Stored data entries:
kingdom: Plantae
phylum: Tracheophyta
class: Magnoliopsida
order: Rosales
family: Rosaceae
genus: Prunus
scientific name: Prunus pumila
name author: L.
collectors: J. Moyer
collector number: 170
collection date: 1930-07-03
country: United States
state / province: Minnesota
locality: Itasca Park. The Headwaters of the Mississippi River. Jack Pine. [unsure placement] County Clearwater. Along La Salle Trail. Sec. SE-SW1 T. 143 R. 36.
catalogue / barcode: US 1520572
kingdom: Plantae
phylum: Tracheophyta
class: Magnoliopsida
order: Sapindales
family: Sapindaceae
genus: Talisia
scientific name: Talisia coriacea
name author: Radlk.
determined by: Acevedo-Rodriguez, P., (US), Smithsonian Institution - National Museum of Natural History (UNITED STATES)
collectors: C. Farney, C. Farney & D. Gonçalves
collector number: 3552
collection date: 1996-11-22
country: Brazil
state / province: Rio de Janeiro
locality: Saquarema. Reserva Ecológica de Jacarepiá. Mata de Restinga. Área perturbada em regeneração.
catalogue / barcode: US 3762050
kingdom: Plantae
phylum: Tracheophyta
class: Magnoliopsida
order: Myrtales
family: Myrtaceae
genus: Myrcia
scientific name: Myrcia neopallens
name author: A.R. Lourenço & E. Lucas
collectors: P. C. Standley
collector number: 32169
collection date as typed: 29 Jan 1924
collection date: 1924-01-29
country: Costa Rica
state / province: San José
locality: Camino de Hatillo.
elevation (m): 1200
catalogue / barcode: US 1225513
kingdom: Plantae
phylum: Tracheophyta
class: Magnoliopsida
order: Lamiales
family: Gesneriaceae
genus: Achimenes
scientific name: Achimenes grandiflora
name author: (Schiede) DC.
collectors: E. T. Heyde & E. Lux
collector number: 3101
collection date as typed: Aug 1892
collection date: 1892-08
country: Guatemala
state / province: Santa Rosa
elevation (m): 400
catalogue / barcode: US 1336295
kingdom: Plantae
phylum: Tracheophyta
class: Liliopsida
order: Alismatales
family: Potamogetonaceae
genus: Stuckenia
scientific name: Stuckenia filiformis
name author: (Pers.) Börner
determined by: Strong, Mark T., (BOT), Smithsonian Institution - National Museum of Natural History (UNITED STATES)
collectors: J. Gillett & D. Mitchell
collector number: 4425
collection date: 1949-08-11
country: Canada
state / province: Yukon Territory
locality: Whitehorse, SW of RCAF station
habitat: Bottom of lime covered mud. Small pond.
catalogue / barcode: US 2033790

Task description
Retype every line of the listing above, from start to finish, without changing a single character.

Solution for this task
kingdom: Plantae
phylum: Tracheophyta
class: Magnoliopsida
order: Rosales
family: Rosaceae
genus: Prunus
scientific name: Prunus pumila
name author: L.
collectors: J. Moyer
collector number: 170
collection date: 1930-07-03
country: United States
state / province: Minnesota
locality: Itasca Park. The Headwaters of the Mississippi River. Jack Pine. [unsure placement] County Clearwater. Along La Salle Trail. Sec. SE-SW1 T. 143 R. 36.
catalogue / barcode: US 1520572
kingdom: Plantae
phylum: Tracheophyta
class: Magnoliopsida
order: Sapindales
family: Sapindaceae
genus: Talisia
scientific name: Talisia coriacea
name author: Radlk.
determined by: Acevedo-Rodriguez, P., (US), Smithsonian Institution - National Museum of Natural History (UNITED STATES)
collectors: C. Farney, C. Farney & D. Gonçalves
collector number: 3552
collection date: 1996-11-22
country: Brazil
state / province: Rio de Janeiro
locality: Saquarema. Reserva Ecológica de Jacarepiá. Mata de Restinga. Área perturbada em regeneração.
catalogue / barcode: US 3762050
kingdom: Plantae
phylum: Tracheophyta
class: Magnoliopsida
order: Myrtales
family: Myrtaceae
genus: Myrcia
scientific name: Myrcia neopallens
name author: A.R. Lourenço & E. Lucas
collectors: P. C. Standley
collector number: 32169
collection date as typed: 29 Jan 1924
collection date: 1924-01-29
country: Costa Rica
state / province: San José
locality: Camino de Hatillo.
elevation (m): 1200
catalogue / barcode: US 1225513
kingdom: Plantae
phylum: Tracheophyta
class: Magnoliopsida
order: Lamiales
family: Gesneriaceae
genus: Achimenes
scientific name: Achimenes grandiflora
name author: (Schiede) DC.
collectors: E. T. Heyde & E. Lux
collector number: 3101
collection date as typed: Aug 1892
collection date: 1892-08
country: Guatemala
state / province: Santa Rosa
elevation (m): 400
catalogue / barcode: US 1336295
kingdom: Plantae
phylum: Tracheophyta
class: Liliopsida
order: Alismatales
family: Potamogetonaceae
genus: Stuckenia
scientific name: Stuckenia filiformis
name author: (Pers.) Börner
determined by: Strong, Mark T., (BOT), Smithsonian Institution - National Museum of Natural History (UNITED STATES)
collectors: J. Gillett & D. Mitchell
collector number: 4425
collection date: 1949-08-11
country: Canada
state / province: Yukon Territory
locality: Whitehorse, SW of RCAF station
habitat: Bottom of lime covered mud. Small pond.
catalogue / barcode: US 2033790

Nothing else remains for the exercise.